◆ **Extracted material**
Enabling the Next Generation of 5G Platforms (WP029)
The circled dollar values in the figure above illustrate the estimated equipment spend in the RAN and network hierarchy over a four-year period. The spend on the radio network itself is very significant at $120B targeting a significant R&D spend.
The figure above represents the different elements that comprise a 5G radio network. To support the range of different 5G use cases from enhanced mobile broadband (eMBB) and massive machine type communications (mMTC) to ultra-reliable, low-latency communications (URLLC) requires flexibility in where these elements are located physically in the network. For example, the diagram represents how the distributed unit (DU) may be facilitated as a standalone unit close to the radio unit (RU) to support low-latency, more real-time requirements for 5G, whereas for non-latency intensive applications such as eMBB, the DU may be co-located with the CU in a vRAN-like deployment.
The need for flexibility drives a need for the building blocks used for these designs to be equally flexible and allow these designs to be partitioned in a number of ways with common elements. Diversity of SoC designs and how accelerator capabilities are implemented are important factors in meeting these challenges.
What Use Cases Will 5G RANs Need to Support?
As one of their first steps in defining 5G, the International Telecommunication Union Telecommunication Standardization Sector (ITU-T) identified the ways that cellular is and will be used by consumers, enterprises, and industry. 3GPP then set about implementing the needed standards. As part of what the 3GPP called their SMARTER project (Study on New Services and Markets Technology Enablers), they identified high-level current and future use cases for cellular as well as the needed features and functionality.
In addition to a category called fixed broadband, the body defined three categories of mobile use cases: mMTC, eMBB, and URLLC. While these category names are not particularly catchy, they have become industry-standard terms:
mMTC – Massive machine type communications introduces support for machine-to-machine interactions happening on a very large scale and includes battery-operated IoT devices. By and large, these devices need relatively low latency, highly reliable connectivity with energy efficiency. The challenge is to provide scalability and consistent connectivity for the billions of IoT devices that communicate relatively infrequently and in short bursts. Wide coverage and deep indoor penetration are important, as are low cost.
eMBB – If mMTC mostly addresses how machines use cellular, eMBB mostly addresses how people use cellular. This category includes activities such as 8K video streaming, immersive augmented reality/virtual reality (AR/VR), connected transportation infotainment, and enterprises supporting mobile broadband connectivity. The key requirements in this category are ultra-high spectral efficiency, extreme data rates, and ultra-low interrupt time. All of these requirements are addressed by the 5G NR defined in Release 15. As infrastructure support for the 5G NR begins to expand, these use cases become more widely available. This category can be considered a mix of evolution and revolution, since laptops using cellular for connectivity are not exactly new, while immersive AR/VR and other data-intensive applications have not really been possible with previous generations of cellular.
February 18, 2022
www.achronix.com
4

◆ **Try it**
Set down the material above in full, keeping each line exactly as it is.

◆ **Exercise answer**
Enabling the Next Generation of 5G Platforms (WP029)
The circled dollar values in the figure above illustrate the estimated equipment spend in the RAN and network hierarchy over a four-year period. The spend on the radio network itself is very significant at $120B targeting a significant R&D spend.
The figure above represents the different elements that comprise a 5G radio network. To support the range of different 5G use cases from enhanced mobile broadband (eMBB) and massive machine type communications (mMTC) to ultra-reliable, low-latency communications (URLLC) requires flexibility in where these elements are located physically in the network. For example, the diagram represents how the distributed unit (DU) may be facilitated as a standalone unit close to the radio unit (RU) to support low-latency, more real-time requirements for 5G, whereas for non-latency intensive applications such as eMBB, the DU may be co-located with the CU in a vRAN-like deployment.
The need for flexibility drives a need for the building blocks used for these designs to be equally flexible and allow these designs to be partitioned in a number of ways with common elements. Diversity of SoC designs and how accelerator capabilities are implemented are important factors in meeting these challenges.
What Use Cases Will 5G RANs Need to Support?
As one of their first steps in defining 5G, the International Telecommunication Union Telecommunication Standardization Sector (ITU-T) identified the ways that cellular is and will be used by consumers, enterprises, and industry. 3GPP then set about implementing the needed standards. As part of what the 3GPP called their SMARTER project (Study on New Services and Markets Technology Enablers), they identified high-level current and future use cases for cellular as well as the needed features and functionality.
In addition to a category called fixed broadband, the body defined three categories of mobile use cases: mMTC, eMBB, and URLLC. While these category names are not particularly catchy, they have become industry-standard terms:
mMTC – Massive machine type communications introduces support for machine-to-machine interactions happening on a very large scale and includes battery-operated IoT devices. By and large, these devices need relatively low latency, highly reliable connectivity with energy efficiency. The challenge is to provide scalability and consistent connectivity for the billions of IoT devices that communicate relatively infrequently and in short bursts. Wide coverage and deep indoor penetration are important, as are low cost.
eMBB – If mMTC mostly addresses how machines use cellular, eMBB mostly addresses how people use cellular. This category includes activities such as 8K video streaming, immersive augmented reality/virtual reality (AR/VR), connected transportation infotainment, and enterprises supporting mobile broadband connectivity. The key requirements in this category are ultra-high spectral efficiency, extreme data rates, and ultra-low interrupt time. All of these requirements are addressed by the 5G NR defined in Release 15. As infrastructure support for the 5G NR begins to expand, these use cases become more widely available. This category can be considered a mix of evolution and revolution, since laptops using cellular for connectivity are not exactly new, while immersive AR/VR and other data-intensive applications have not really been possible with previous generations of cellular.
February 18, 2022
www.achronix.com
4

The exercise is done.